Go through the material and copy every line in which "drawn" appears.

╭─ DATA SHOWN

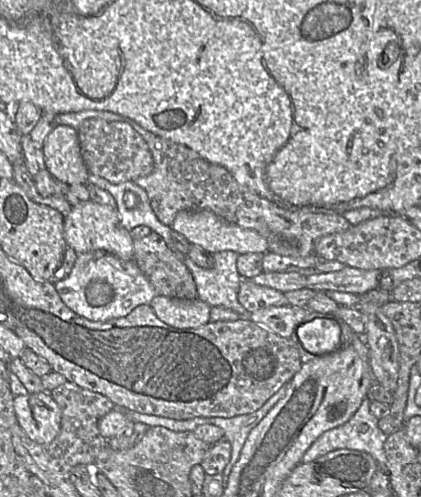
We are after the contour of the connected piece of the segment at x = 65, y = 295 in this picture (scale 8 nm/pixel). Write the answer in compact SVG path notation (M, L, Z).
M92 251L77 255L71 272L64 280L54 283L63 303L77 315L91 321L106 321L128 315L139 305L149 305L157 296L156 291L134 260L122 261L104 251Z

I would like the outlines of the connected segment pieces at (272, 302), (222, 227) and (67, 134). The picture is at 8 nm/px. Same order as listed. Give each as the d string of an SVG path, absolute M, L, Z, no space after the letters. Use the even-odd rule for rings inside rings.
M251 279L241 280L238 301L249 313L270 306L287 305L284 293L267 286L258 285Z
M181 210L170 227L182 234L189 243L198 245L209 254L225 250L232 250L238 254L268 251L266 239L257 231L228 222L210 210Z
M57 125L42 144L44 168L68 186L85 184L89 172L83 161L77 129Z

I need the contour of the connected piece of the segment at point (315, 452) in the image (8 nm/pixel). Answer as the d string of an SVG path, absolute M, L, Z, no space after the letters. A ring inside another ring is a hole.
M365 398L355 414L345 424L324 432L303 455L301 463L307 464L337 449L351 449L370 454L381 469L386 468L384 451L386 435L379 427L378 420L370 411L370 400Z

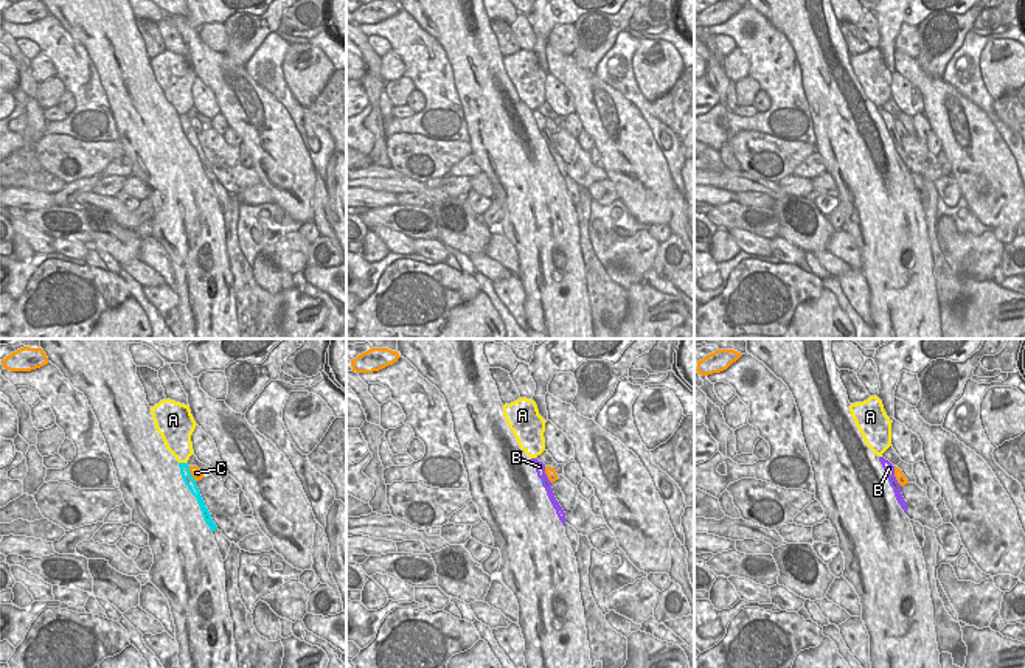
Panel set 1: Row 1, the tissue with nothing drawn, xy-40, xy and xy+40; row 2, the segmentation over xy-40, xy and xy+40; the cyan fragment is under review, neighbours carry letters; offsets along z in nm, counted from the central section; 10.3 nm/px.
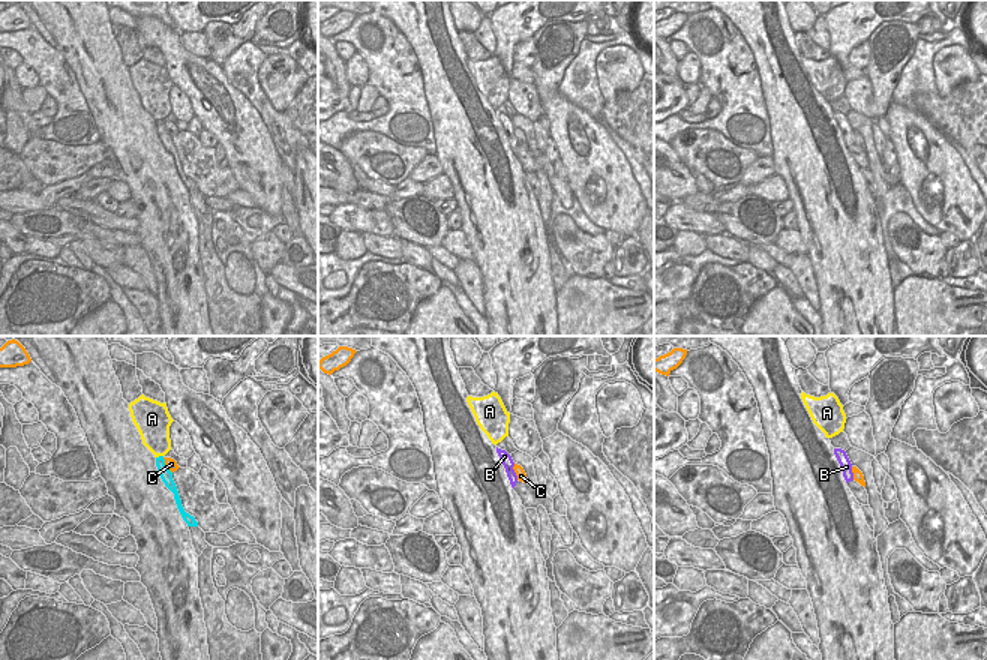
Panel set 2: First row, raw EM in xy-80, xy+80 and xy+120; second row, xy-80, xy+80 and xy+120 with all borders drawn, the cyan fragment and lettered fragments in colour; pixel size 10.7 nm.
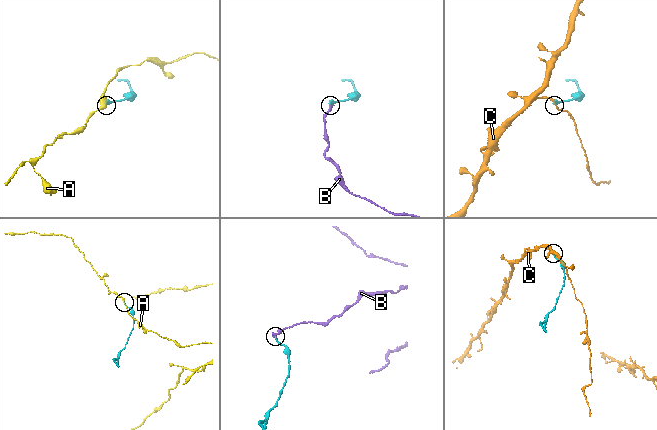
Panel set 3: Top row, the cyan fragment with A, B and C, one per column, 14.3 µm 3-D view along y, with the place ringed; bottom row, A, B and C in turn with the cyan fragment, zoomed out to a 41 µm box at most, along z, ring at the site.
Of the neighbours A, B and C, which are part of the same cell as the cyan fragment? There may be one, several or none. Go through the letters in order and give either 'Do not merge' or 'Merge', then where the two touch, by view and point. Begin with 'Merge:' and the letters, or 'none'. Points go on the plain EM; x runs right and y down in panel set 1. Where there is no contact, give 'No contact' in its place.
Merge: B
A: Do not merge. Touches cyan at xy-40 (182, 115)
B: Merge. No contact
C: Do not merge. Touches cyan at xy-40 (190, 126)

╰─
╭─ DATA SHOWN

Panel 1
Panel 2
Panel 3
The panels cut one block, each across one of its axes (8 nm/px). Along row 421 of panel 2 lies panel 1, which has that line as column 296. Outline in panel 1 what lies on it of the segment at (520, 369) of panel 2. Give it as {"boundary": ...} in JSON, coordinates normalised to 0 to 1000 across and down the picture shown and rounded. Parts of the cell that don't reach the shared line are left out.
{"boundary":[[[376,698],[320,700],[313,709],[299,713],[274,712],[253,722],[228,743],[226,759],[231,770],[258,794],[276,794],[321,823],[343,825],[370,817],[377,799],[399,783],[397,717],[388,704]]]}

╰─

» **ANSWER AREA**:
Panel set 1: Row 1, the tissue with nothing drawn, xy-40, xy and xy+40; row 2, the segmentation over xy-40, xy and xy+40; the cyan fragment is under review, neighbours carry letters; offsets along z in nm, counted from the central section; 10.3 nm/px.
Panel set 2: First row, raw EM in xy-80, xy+80 and xy+120; second row, xy-80, xy+80 and xy+120 with all borders drawn, the cyan fragment and lettered fragments in colour; pixel size 10.7 nm.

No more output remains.